Table 1: Patient Characteristics.

Mean operative time for this study was found 48 min (32 to 70 min) whereas in study by Qingfeng Hu, et al. [2] mean operative time for the operation by similar method was 87 min. As per table presented by Rajiv Y, et al. [6], mean operative time for laparoscopic ureterolithotomy was vary from 61 min, 90 min, 105 min, 79 min and 67 min [6]. In this data, it was observed that retroperitoneal laparoscopic surgery is an effective and safe procedure, offering a short learning curve and shortening of the operation time with increased experience.

In this study 3 port (one 10 mm and two 5 mm) were used. In 7 patients, due to difficult operation field, one additional either 3 mm or 5 mm port were used. Similarly, 4 ports were used in article by Rajiv et al. 6 3 to 5 ports were used by H Erlic et al. [8] Generally, from 3 to 6 ports were required for laparoscopic surgery. It has been proven that the risk of bleeding, organ damage, herniation, and cosmetic concerns increases with the increase in the number of ports.

In current study, mean post-operative stay at hospital was found 3.8 days (3 to 9 days) and similar results were found with Qingfeng Hu et al. [2] where mean post-operative stay was 3.6 days. The mean hospital stay was 7.12 ± 4.47 (3–22) days and 4.04 ± 2.05 (2–12) days for Groups A (the first 25 cases) and B (the last 25 cases), respectively in study by H Erlic et al. [8] The mean hospital stay in study by SJF Qadri et al. [9] was 2.8 (2–13) days. Shorter the hospitalization more beneficial to patient which has been observed in current study.

Complications observed in patients post-discharge for current study were proximal migration of stone, persistent urinary leakage, postoperative ureteric stricture and conversion to open procedure due to failure to identify the ureter. In proximal migration of stone, patient head end was raised; frusamide was given and stone milked out. In one of the case pylolithotomy was performed to take out the stone. In persistent leakage, the position of infant feeding tube was evaluated, if migrated, it was taken out and D-J stent was placed which stopped the leakage. For the complication stricture, open repair of stricture was performed. Complications like stone migration, urine leak, and ureteral stricture were also observed by Qingfeng Hu et al. [2] Complications observed in study by H Ercil et al. [8] includes stone migration, prolonged urinary drainage, ureteral stricture and retroperitoneal stone expulsion. According to Kumar et al. [10] 3.5% of the patients had a major complication, including seven vascular injuries, five of which required immediate conversion to open surgery. Four patients (1.2%) had other major complications including colonic injury, retroperitoneal collections and incisional hernia. There were 50 minor complications (15.8%) of which peritoneal tears (17) were the commonest. Port-site infections and subcutaneous emphysema contributed 2.2% each.

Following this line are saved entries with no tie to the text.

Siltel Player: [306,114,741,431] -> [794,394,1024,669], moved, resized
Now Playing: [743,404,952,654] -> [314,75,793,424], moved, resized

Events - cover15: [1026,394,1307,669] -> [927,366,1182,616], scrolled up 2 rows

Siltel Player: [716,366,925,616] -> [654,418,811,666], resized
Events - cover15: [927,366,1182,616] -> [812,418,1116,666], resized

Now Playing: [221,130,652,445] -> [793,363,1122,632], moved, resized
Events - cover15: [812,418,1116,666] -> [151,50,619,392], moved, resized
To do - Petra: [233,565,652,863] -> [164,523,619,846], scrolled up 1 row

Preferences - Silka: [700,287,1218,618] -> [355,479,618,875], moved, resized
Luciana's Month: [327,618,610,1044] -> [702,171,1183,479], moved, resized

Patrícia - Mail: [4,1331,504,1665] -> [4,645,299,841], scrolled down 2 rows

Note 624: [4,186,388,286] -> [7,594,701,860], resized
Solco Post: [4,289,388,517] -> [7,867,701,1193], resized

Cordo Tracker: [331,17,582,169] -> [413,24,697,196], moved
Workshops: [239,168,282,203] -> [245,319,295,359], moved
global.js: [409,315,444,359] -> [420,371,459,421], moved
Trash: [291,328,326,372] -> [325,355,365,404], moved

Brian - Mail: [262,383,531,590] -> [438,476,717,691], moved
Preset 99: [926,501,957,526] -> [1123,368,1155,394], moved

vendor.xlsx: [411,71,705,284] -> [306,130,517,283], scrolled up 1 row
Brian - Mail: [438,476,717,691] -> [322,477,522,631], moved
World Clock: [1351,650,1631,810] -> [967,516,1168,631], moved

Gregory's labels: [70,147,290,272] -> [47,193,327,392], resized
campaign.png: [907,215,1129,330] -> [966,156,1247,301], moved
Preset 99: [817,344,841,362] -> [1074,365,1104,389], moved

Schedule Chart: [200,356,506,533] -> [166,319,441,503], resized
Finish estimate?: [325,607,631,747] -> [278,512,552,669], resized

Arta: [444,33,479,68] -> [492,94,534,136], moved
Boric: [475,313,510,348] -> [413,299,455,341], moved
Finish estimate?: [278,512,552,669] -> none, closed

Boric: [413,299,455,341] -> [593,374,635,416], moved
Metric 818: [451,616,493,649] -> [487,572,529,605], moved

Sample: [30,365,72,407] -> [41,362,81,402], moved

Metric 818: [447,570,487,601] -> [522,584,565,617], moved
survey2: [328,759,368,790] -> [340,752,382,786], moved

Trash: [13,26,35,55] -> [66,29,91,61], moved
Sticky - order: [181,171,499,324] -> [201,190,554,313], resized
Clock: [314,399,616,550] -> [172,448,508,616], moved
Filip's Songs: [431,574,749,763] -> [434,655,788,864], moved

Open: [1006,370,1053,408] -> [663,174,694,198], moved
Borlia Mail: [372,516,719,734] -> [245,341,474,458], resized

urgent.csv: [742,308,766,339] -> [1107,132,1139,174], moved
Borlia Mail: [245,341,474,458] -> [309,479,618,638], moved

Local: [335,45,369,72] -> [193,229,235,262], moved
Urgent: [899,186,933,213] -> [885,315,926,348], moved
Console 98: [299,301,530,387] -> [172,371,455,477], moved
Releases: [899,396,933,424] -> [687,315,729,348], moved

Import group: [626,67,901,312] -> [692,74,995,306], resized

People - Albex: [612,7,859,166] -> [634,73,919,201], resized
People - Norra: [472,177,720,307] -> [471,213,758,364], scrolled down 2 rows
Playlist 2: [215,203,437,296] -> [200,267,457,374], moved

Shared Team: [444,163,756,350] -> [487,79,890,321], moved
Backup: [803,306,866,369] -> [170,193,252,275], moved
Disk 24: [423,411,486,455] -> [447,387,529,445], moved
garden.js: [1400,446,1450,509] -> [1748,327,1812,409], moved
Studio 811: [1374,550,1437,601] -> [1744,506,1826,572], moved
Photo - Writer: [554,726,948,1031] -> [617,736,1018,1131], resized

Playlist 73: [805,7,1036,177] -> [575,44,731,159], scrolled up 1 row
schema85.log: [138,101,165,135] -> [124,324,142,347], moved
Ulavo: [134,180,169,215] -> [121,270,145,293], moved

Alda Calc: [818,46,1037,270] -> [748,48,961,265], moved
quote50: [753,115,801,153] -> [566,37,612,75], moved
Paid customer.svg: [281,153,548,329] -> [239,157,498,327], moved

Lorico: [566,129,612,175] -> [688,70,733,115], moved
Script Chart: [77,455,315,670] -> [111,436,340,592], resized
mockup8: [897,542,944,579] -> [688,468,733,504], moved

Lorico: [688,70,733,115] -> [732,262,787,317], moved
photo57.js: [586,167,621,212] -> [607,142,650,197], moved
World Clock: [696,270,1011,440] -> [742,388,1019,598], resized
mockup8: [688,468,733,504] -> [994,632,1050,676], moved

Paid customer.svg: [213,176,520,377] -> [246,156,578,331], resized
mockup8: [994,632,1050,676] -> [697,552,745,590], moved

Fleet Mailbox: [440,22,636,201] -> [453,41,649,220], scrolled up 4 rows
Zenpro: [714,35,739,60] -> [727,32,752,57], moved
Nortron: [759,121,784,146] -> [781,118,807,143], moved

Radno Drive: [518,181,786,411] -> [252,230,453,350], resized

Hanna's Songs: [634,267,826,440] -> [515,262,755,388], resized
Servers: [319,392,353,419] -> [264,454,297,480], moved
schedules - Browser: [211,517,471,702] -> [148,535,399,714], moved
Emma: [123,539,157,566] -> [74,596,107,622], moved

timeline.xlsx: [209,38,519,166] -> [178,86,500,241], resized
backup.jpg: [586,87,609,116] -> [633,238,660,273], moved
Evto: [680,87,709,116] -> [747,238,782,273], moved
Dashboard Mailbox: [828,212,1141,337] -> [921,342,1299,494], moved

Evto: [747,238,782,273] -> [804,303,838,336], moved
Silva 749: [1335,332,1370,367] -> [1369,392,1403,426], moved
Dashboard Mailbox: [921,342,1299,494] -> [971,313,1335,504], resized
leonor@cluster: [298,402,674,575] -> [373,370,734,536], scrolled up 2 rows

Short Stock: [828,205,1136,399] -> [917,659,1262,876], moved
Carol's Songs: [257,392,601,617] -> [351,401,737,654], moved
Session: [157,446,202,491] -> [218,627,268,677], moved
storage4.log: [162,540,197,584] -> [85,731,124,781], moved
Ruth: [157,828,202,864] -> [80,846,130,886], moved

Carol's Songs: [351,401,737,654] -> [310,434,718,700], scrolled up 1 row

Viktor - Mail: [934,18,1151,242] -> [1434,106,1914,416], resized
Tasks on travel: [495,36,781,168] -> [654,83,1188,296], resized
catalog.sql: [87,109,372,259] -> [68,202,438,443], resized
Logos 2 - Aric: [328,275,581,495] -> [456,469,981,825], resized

There are inherent advantages of retroperitoneal laparoscopy access over open surgery as well as trans-peritoneal laparoscopy. Retroperitoneal laparoscopy has become standardized and is now safe and reproducible. Most complications are minor and easily managed, especially if there is low threshold for conversion to open surgery during the initial phase of learning. It can be performed with commonly available laparoscopic instruments and there is no need of expensive endourology equipment. It has a better stone clearance, less complications and nephron preserving procedure. It is highly suitable in patients having large stone, complications in stones and even in failed ESWL or endourology attempt.

Laparoscopic retroperitoneal surgery is a safe and good alternative for open surgical procedure.